[TBA Blog] Schedule Strengths (1 of 3): Finding the Best Strength of Schedule Metric

Schedule Strengths (1 of 3): Finding the Best Strength of Schedule Metric
By Caleb Sykes

Background

A few months ago, I kicked off discussion about how to define Strength of Schedule for FRC, and introduced a new metric to take my best shot at quantifying it. Well after a long hiatus, I’m back at it looking at strength of schedule metrics. To summarize, what I am looking for is a metric which is forward-looking, year-independent, and mirrors as much as possible what we colloquially mean when we say a schedule is “good” or “bad”. I want these three properties for the following reasons:

Check out the rest of the article here: http://blog.thebluealliance.com/2019/02/04/schedule-strengths-1-of-3-finding-the-best-strength-of-schedule-metric/

3 Likes

A paper on this topic from a few years ago.

The methods discussed in this paper are essentially comparing the expected number of wins that an average team would have with a specific schedule to the expected number of wins the same team would have with an average schedule. This can be forward looking given match predictions and predicted match score variances, or backward looking given full match results. Team specific versions are also shown (i.e., expected number of wins a team with a particular OPR would have with a specific or average schedule).

BTW, this stat is called “Schedule Win Differential” (SWD) in this app, available free for FTC events. The app computes it on the fly for each team.

It kinda-sorta compares with the Expected Wins Added. I humbly suggest that the name for EWA is off, as I’d expect that the units of EWA would be actual # of wins. For example, I’d expect an EWA of 1 = the schedule will give this team 1 more win on average compared to an average schedule. SWD works in this way, with teams with +SWD having “easy” schedules and teams with -SWD having “hard” schedules.

One other interesting thing that the paper discusses: a particular schedule could be good for an average team but bad for a very good team, or vice versa. For example, imagine a schedule where a team’s partners are expected to overperform their opponents by 20 points in each match but then underperform by 200 points in one match. For an average team (that might expect to win 1/2 of their matches with an average schedule), this might be a great schedule as this gives them a high chance of winning every match but one. But for a well-above-average team that might score 100 points more than everybody else, this schedule is bad because they’d normally be expected to win all of their matches but now that under-perform-by-200-points match is going to result in a loss that they otherwise would rarely have.

2 Likes

Nice paper with a good explanation. Looking forward to the next step.

Yeah, I agree that the units don’t match with the name. I orginally had this metric and a few of the others in units of matches, but I normalized everything to the range +1/-1 in order to more easily compare schedule strengths between events of different sizes, and to compare against other schedule strength metrics (like Expected Rank Change) that have units of teams and not matches. If I were using EWA standalone I likely wouldn’t bother with this normalization.
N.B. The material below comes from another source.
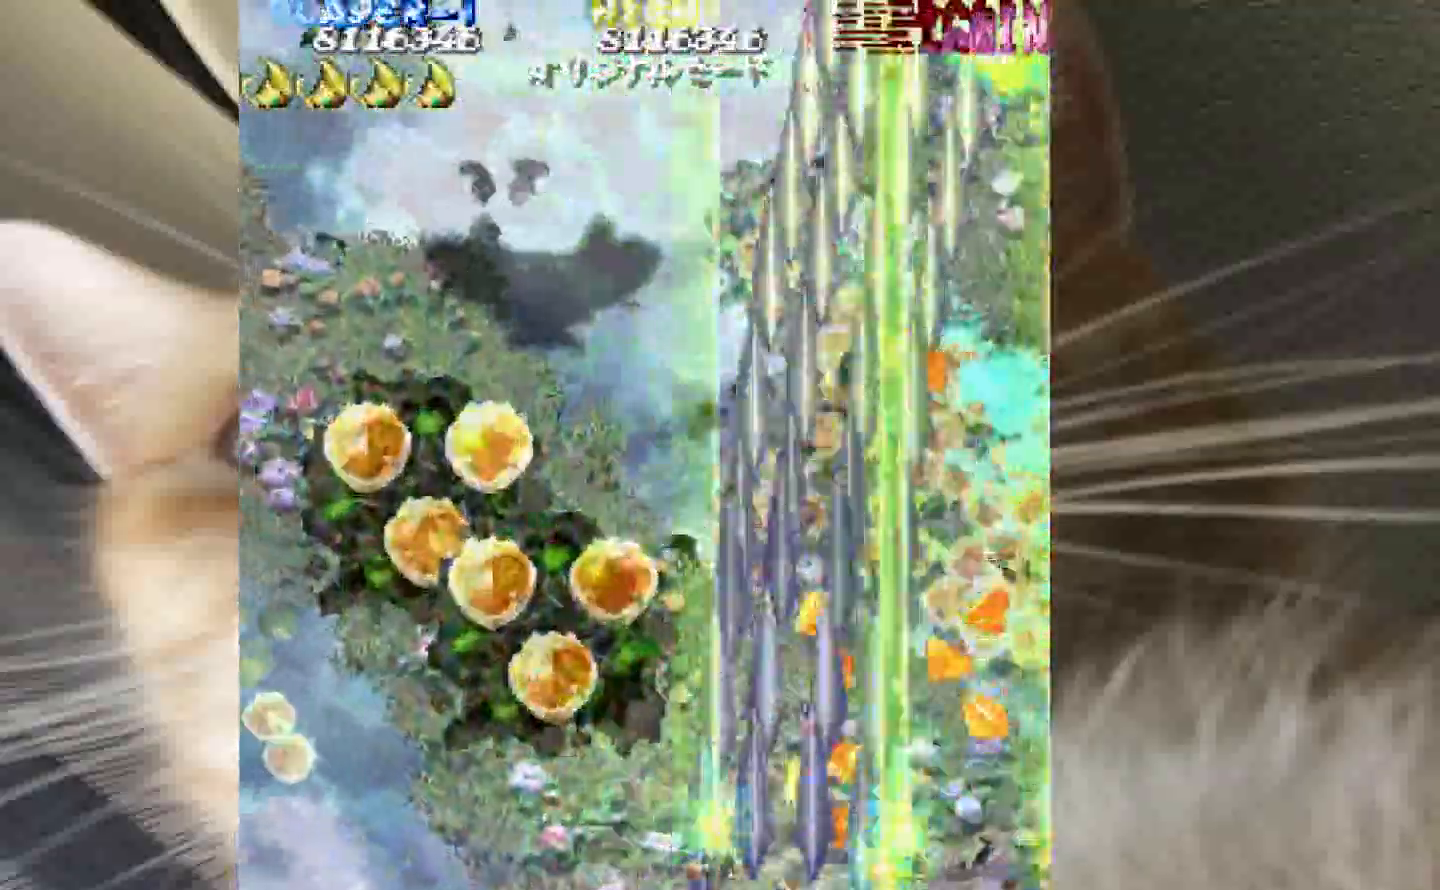
{"keys": ["shift", "z"], "events": [[83, "2", "up"], [500, "1", "up"]]}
This is indeed a really interesting result that arises out of the schedule strength conversation. I actually included a mix of team-specific metrics (Caleb’s SS, Expected Rank Change, Expected Wins Added, and Winning Rank Matches) and team independent metrics (Weighted Rank Diff, Average Rank Diff, and Average Elo Diff) in my analysis. I’m glad that the metric I settled on happened to be team-independent, but I didn’t know that going into the analysis.

When looking for metrics to use for schedule generation, I feel there is a fundamental difference between trying to “balance” schedules (team-independent metrics) and trying to give each team a schedule that is optimal for them (team-specific metrics). The former is just trying to make sure experiences are roughly equal to all teams and no one gets unreasonably shafted by rng. The latter is much more akin to “seeding” tournaments, as the team I “seed” first going into the tournament will become more likely to rank first, the second seed more likely to rank second, etc… What I really don’t want is for a team that I have seeded 23rd going into the tournament to get basically locked out of ranking first just because I thought I was giving them a schedule that was better suited to their ability (so that they’d be more likely to seed 17-22 for example).

You actually can extract team-specific schedule strengths from my event simulator pretty easily, so I’m not opposed to looking at this kind of a metric, but for a general purpose schedule strength metric, particularly one I’m going to use to build schedules I feel team-independent measurements are preferable.

I feel team-independent measurements are preferable.

I fully agree with this. But it is interesting that a team independent measure that says that a particular team had an average strength of schedule may not accurately reflect whether or not they were actually helped or harmed by their schedule unless they were an average team to begin with.